Placebos have no repeatable physical effect that can be broadly demonstrated to exist. But, if people believe the placebo can help them, it often does—especially for inherently subjective issues like pain relief.
Nocebos are what happens when a placebo (again, something that technically has no physical effect on the body) causes a negative side-effect, simply because the person believes that such side-effects are likely to happen to them.
There is a lot we don't understand about both of these effects. After all, running really detailed tests would inherently involve unethical behavior—intentionally not treating patients or intentionally trying to induce a negative reaction in them. But that doesn't mean you can ignore these phenomena.
A great example comes in a recent column by Alexis Madrigal on The Atlantic. You're probably familiar with the idea of sleep paralysis—the experience of waking up, being mentally awake, but still physically paralyzed. This happens to people all over the world. And, all over the world, it's long been explained in folklore as the work of demons and evil spirits. (The fact that sleep paralysis is often accompanied by feelings of terror, and the sensation of something sitting on your chest doesn't hurt in that regard.) Normally, sleep paralysis brings a few minutes of terror, but no lasting harm. In the mid-1980s, however, it suddenly became capable of killing. The catch, the men it killed were all recent Hmong immigrants, living in the United States. Researcher Shelley Adler thinks it was actually a nocebo effect that killed these men—they believed themselves into an early grave.
[In America] some Hmong felt that they had not properly honored the memories of their ancestors, which was a known risk factor among the Hmong for being visited by the tsog tsuam. Once the night-mare visitations began, a shaman was often needed to set things right. And in the scattered communities of Hmong across the country, they might not have access to the right person. Without access to traditional rituals, shamans, and geographies, the Hmong were unable to provide themselves psychic protection from the spirits of their sleep.

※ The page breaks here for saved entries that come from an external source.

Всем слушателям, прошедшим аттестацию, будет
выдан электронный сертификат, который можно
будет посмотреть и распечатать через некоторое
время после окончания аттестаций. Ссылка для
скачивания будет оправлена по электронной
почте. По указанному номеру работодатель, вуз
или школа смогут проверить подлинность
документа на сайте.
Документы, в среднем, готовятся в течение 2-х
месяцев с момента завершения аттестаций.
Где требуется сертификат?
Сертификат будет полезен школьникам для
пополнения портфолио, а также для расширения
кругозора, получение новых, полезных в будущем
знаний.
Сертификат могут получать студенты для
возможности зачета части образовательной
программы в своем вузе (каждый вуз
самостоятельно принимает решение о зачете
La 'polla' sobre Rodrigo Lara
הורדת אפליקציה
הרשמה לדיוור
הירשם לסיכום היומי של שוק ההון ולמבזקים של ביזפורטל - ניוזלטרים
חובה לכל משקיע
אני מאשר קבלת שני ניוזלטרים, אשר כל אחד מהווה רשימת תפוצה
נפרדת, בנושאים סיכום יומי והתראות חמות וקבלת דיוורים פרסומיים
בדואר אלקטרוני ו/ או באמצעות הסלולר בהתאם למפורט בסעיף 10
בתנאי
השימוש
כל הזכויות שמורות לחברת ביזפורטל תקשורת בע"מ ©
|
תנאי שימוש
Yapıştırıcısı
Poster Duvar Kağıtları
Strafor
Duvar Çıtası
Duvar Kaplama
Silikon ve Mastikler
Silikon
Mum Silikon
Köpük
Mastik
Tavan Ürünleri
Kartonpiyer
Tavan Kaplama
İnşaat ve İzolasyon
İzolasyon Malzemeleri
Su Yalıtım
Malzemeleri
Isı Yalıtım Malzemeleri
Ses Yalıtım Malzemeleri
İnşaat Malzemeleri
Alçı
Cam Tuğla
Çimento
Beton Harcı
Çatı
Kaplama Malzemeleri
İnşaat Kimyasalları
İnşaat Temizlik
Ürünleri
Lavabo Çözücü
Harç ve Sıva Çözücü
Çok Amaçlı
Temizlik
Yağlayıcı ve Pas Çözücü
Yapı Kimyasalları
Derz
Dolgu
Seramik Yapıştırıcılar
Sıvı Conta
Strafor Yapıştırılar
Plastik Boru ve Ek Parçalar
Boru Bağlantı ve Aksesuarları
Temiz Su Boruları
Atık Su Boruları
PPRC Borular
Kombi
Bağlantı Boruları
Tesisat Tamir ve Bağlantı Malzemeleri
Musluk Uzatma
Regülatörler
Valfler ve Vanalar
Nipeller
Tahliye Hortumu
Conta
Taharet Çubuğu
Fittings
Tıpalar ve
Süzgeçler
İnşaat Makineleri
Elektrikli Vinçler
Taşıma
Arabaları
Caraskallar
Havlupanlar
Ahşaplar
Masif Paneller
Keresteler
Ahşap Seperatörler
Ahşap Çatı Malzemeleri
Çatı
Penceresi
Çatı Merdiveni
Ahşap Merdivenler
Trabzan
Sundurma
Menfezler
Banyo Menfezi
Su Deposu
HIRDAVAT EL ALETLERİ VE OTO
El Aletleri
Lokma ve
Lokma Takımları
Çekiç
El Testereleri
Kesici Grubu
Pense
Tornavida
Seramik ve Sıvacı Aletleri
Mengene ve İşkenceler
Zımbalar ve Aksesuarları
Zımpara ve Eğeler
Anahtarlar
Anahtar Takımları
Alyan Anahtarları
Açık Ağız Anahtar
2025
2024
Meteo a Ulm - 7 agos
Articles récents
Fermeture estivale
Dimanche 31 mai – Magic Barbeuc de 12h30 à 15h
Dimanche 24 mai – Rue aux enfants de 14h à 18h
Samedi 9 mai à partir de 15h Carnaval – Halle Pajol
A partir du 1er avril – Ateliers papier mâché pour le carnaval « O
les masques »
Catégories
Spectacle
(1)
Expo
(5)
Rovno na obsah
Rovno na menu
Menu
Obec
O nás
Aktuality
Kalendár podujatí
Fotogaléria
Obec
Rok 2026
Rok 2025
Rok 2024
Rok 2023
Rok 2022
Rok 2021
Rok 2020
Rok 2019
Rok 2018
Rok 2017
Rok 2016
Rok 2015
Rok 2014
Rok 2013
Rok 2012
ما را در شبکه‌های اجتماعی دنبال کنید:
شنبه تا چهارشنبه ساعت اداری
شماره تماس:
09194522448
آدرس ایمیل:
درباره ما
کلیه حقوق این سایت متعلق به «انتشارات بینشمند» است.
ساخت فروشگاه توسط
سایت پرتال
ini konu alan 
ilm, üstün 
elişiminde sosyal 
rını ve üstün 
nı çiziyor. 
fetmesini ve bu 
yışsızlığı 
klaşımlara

Drawing on all this evidence, Adler makes the provocative claim that the Laotian immigrants of the 1980s were in some sense killed by their powerful cultural belief in night spirits. It was not a simple process.
"It is my contention that in the context of severe and ongoing stress related to cultural disruption and national resettlement (exacerbated by intense feelings of powerlessness about existence in the United States), and from the perspective of a belief system in which evil spirits have the power to kill men who do not fulfill their religious obligations," Adler writes, "the solitary Hmong man confronted by the numinous terror of the night-mare (and aware of its murderous intent) can die of SUNDS."